Exercise prompt —
In the entries, find all lines that hold the word "voluptatem" and copy them.

Input records —
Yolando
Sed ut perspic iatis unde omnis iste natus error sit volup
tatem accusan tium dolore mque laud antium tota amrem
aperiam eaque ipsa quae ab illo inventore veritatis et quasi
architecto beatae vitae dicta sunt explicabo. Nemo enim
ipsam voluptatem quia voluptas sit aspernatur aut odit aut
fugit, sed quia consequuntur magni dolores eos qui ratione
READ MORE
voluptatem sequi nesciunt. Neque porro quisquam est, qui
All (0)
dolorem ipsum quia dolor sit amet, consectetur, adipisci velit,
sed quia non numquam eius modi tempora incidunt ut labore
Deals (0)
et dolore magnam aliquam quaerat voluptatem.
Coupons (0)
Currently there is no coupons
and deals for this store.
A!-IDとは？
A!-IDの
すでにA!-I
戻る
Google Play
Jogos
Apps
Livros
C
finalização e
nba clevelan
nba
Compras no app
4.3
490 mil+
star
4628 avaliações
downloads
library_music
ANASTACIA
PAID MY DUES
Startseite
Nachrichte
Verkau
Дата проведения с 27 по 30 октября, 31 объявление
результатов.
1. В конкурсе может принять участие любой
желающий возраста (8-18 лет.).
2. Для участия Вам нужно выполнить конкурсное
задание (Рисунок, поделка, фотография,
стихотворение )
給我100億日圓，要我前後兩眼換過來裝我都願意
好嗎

* * *

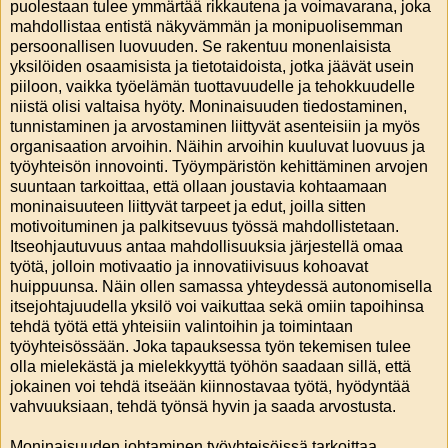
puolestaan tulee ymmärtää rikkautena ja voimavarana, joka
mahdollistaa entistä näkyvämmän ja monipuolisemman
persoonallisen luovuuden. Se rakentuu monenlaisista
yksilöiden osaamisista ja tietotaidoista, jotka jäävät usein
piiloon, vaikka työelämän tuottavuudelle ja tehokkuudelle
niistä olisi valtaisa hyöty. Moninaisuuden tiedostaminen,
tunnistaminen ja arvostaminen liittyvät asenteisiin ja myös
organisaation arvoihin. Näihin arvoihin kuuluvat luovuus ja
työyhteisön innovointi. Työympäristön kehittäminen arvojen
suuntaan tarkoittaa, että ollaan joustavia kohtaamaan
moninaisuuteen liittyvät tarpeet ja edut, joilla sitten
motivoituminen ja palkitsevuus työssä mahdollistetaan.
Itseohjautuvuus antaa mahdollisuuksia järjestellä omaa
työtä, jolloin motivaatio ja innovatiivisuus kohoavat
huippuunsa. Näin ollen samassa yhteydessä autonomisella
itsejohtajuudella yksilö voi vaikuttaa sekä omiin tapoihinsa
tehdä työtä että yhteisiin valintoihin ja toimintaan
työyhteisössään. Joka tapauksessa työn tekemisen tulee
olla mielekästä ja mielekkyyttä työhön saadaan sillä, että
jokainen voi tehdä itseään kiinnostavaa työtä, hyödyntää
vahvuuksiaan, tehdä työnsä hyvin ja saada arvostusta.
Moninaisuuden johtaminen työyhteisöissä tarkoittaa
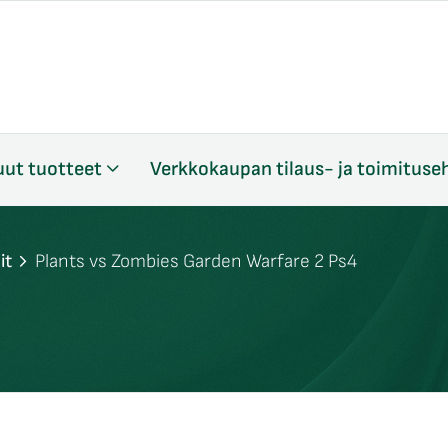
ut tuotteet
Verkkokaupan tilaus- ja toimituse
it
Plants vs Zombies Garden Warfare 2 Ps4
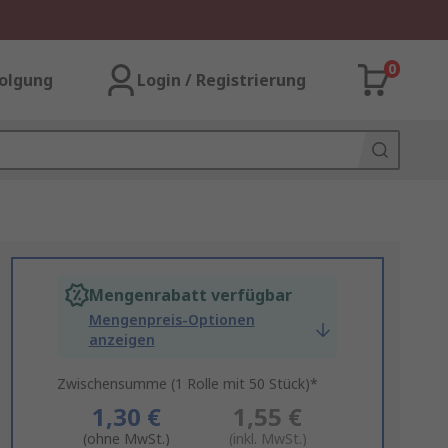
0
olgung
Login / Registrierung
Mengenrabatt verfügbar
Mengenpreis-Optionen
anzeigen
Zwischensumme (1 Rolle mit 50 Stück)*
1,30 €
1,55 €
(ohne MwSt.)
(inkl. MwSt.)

...

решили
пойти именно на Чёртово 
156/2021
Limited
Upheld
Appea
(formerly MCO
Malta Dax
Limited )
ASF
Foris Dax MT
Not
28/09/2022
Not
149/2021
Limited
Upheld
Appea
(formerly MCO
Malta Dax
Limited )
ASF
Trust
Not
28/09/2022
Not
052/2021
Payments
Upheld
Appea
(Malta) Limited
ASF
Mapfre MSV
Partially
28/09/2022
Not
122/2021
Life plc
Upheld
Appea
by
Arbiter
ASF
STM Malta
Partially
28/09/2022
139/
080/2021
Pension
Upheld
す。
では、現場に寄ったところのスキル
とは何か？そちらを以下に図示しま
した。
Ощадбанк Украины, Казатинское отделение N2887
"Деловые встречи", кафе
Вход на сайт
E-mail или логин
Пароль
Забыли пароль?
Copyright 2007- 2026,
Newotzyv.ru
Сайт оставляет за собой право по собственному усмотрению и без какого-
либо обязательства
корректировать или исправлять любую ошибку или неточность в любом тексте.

Answer for this exercise —
ipsam voluptatem quia voluptas sit aspernatur aut odit aut
voluptatem sequi nesciunt. Neque porro quisquam est, qui
et dolore magnam aliquam quaerat voluptatem.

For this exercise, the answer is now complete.